Pose estimation data

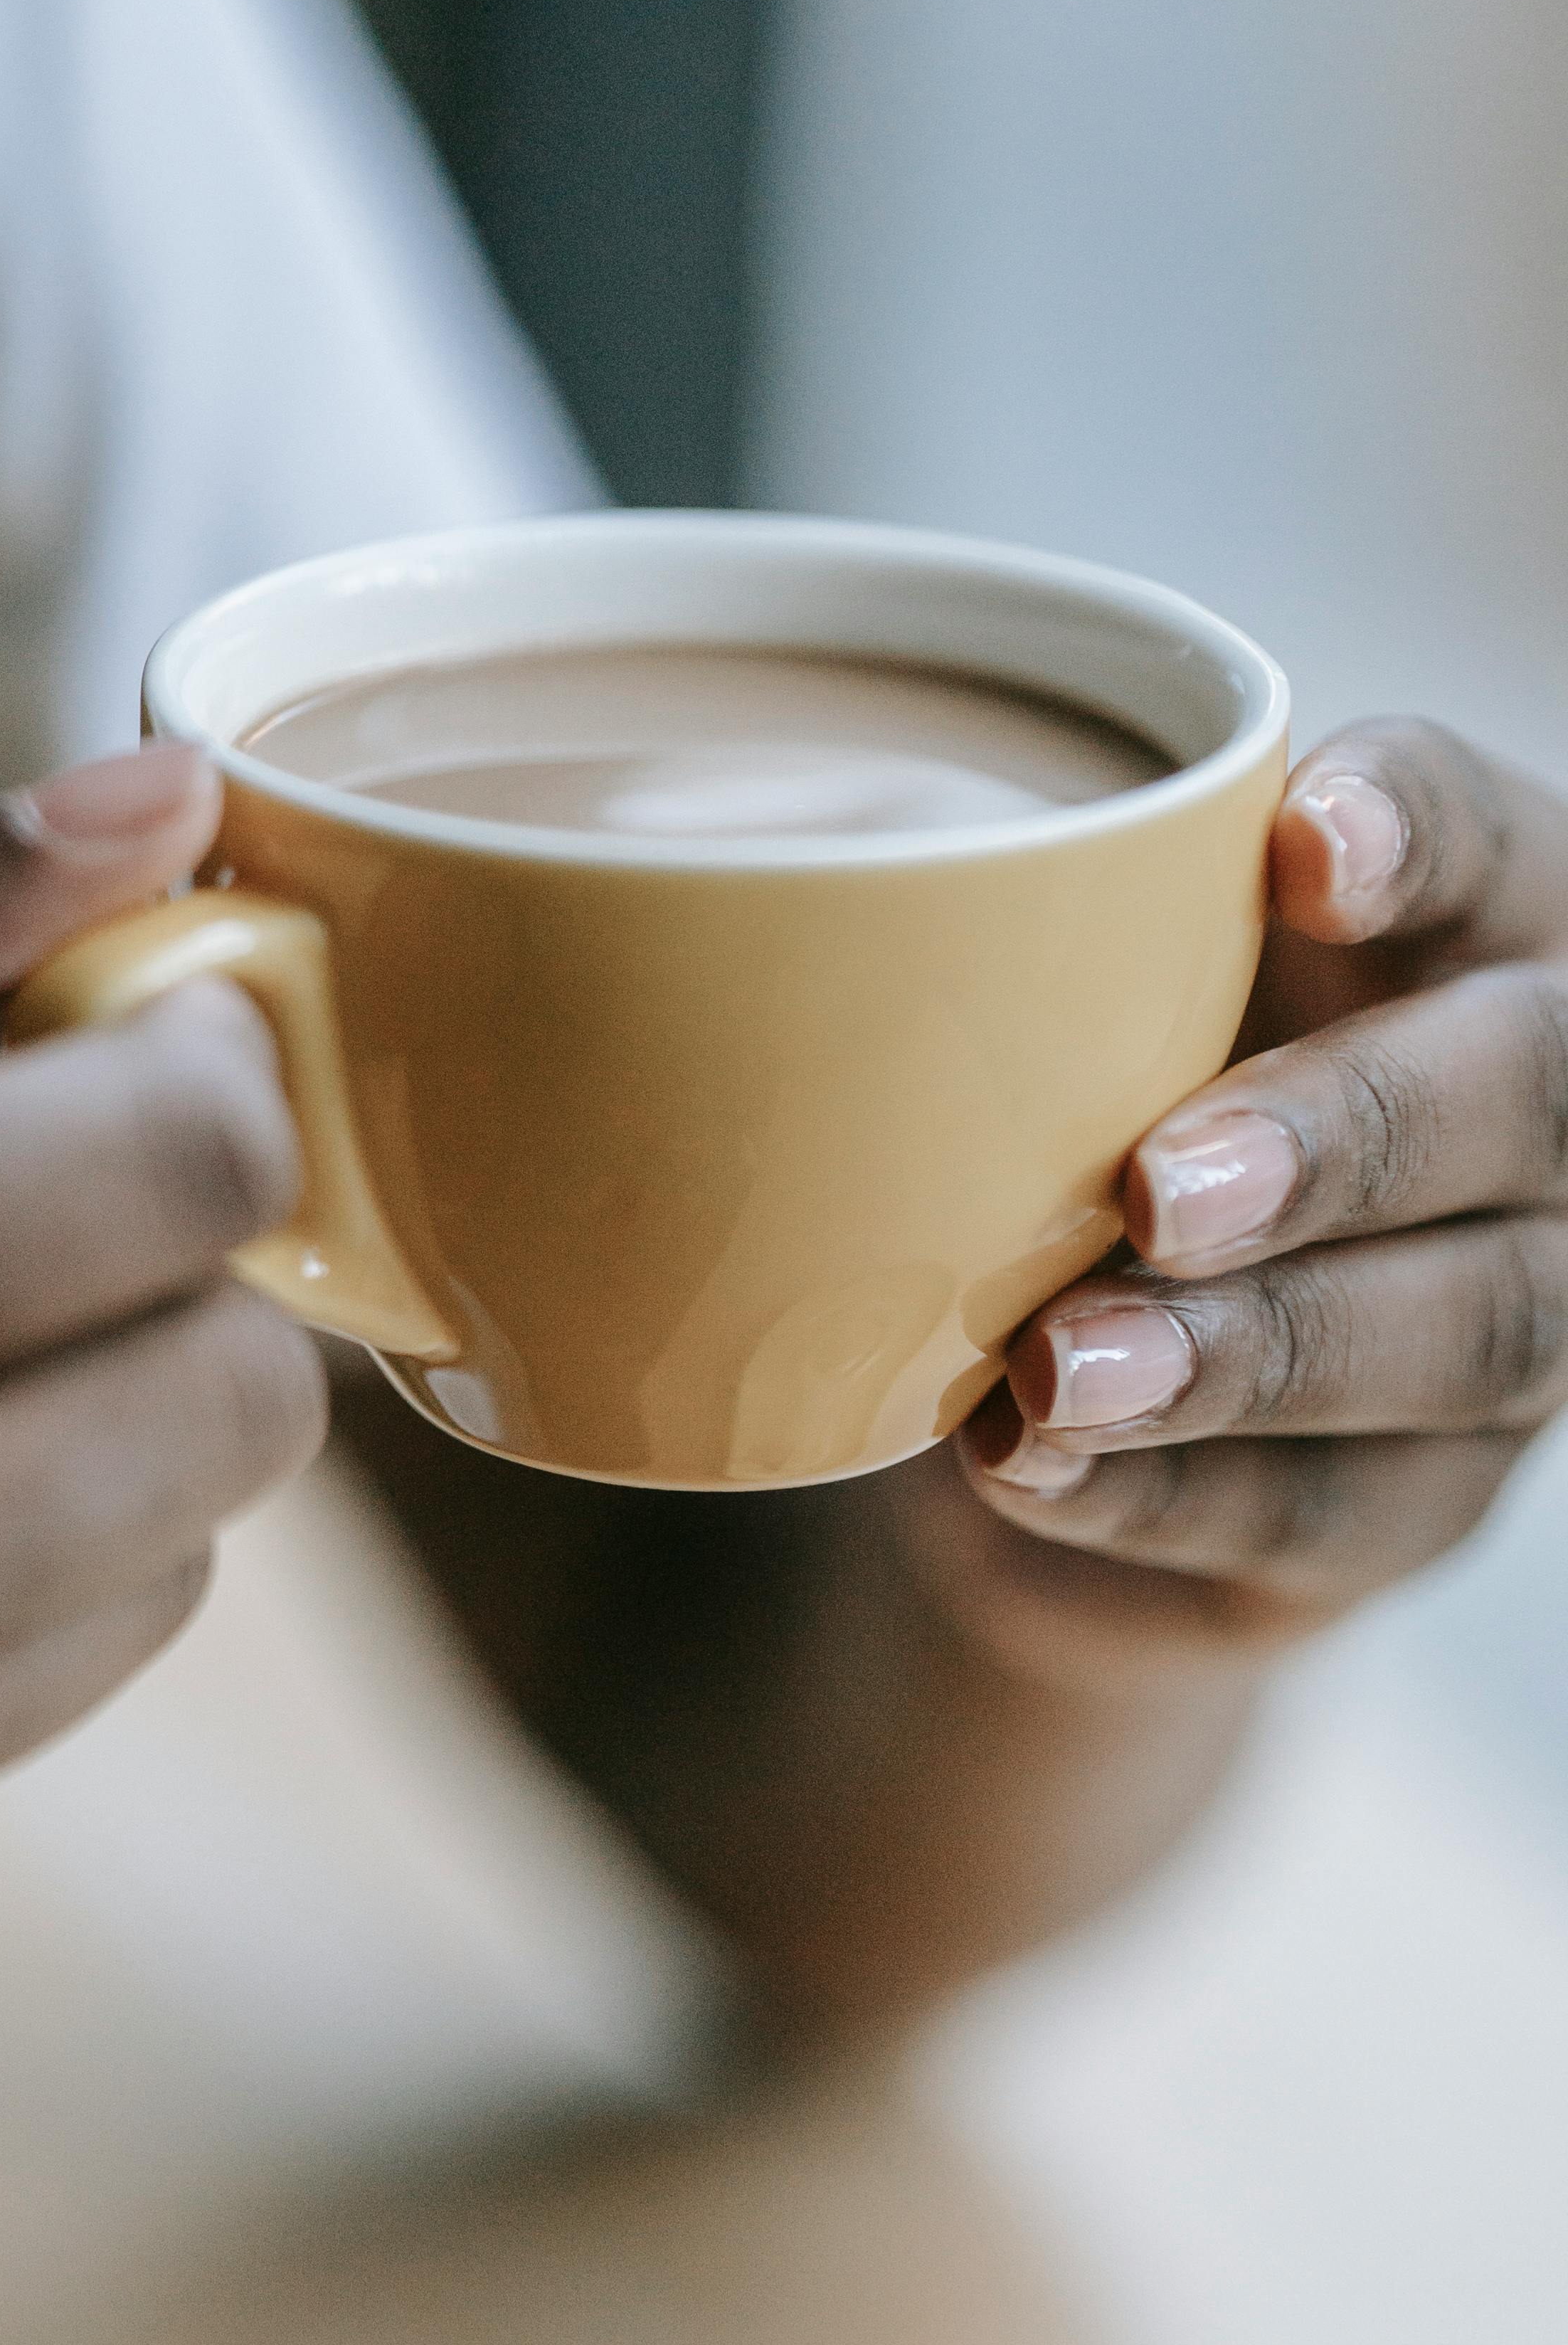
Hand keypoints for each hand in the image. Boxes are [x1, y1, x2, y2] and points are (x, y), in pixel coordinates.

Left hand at [952, 718, 1567, 1650]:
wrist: (1068, 1353)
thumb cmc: (1078, 1077)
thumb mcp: (1067, 975)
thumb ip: (1029, 916)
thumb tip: (846, 867)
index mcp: (1477, 928)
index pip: (1490, 849)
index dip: (1420, 831)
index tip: (1298, 848)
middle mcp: (1539, 1121)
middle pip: (1520, 1104)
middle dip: (1340, 1142)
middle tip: (1155, 1186)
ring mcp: (1512, 1314)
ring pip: (1456, 1332)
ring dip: (1247, 1355)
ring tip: (1061, 1366)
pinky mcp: (1422, 1500)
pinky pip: (1327, 1513)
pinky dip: (1163, 1496)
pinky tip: (1025, 1466)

● **Exercise prompt**: Set down every record exactly, without the pictures.

● **Exercise result**:
Hand keypoints for each hand in the image. Boxes are [x1, y1, x2, y2] and points are (x, y), in pixel coordinates.

Left hand at [952, 718, 1567, 1650]:
wrist: (1068, 1353)
thumb cmc: (1078, 1077)
thumb mcp: (1067, 975)
thumb ip: (1029, 916)
thumb tip: (846, 867)
index mcp: (1477, 928)
index pip: (1490, 849)
index dip: (1420, 831)
index tip: (1298, 848)
middle mcp: (1539, 1121)
middle pip: (1520, 1104)
middle dip: (1340, 1142)
middle tip: (1155, 1186)
ring mcp: (1512, 1314)
ring pip: (1456, 1332)
ring dip: (1247, 1355)
ring tip: (1061, 1366)
pinky mcp: (1422, 1500)
pinky pip: (1327, 1513)
pinky dip: (1163, 1496)
pinky tip: (1025, 1466)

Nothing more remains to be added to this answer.